North Country's unsubtle emotional manipulation is nauseating when not laughable. Every time Josey turns on a TV set, it broadcasts the Anita Hill-Clarence Thomas hearings. ("He refered to the size of his own penis being larger than normal.") Her own day in court features the cross-examination of a villain as ludicrously clichéd as the one Woody Allen satirized in Bananas. ("Yes! Yes! I lied!") How did the great cinematographer Chris Menges get involved in this mess? He must have confused Theron and Caro's self-aggrandizing approach to social justice with the humanist realism of the Ken Loach films with which he began his career.

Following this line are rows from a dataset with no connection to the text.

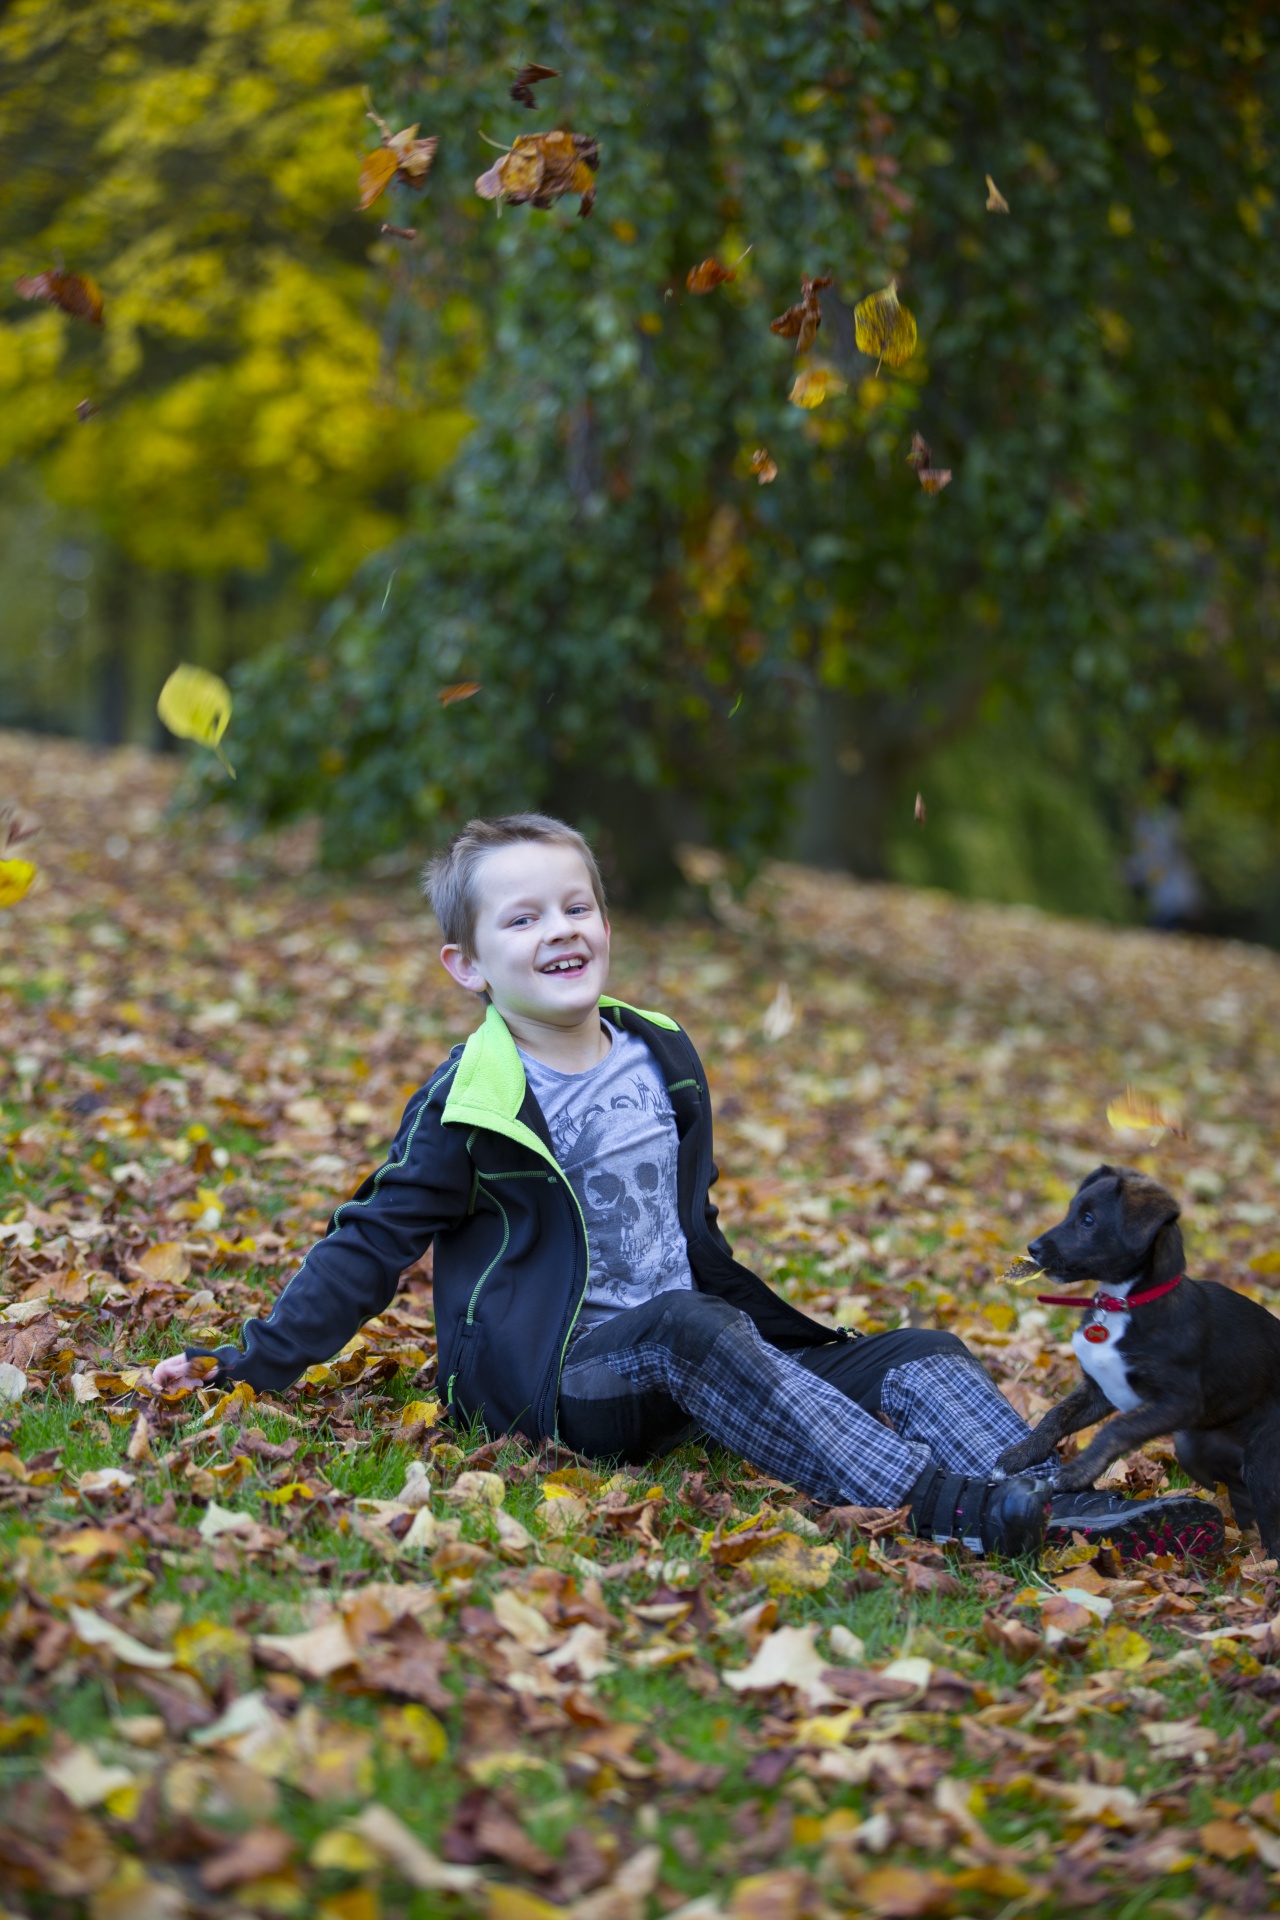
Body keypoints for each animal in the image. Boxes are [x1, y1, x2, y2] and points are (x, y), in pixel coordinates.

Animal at [997, 1159, 1280, 1551]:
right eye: (1071, 1211)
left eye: (1089, 1220)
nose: (1033, 1247)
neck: (1123, 1303)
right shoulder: (1100, 1390)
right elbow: (1055, 1415)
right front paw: (1019, 1455)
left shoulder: (1178, 1401)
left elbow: (1116, 1429)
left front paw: (1074, 1474)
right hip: (1194, 1447)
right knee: (1240, 1497)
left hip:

Movie liberalism needs an overhaul.
But there are also scary apolitical motives at work in North Country. This is the same egotism that besets other contemporary bio pics. Personal history is now being used as a vehicle for actors to show off. David Strathairn's rictus portrayal of Edward R. Murrow is as one-note as Philip Seymour Hoffman's Truman Capote; both culminate in a similar lack of empathy. Thus, Theron's Josey feels for no one, not even her long-suffering, old-fashioned mother (Sissy Spacek); yet she's made superior to everyone. These films are only about exhibitionism which vain actors mistake for honesty. North Country has none of the ambivalence that enriches Loggerheads. Instead, it brandishes a soundtrack of Bob Dylan songs-retro liberalism that returns Dylan to the pigeonhole of political presumption he wrestled out of (incidentally, the only dramatic arc in Scorsese's recent Dylan bio-doc.) Theron and Caro calculate like red state/blue state agitators. Horribly condescending, they put working-class people in the dark ages of social progress, and only seen rising-up to salute Theron in an insulting I-Am-Spartacus ending. Sissy Spacek's quiet conviction in a couple of scenes results from a career with real moral authority such as Theron may never attain. Theron's insistence on playing vengeful, grandstanding masochists suggests she hasn't learned the real meaning of beauty.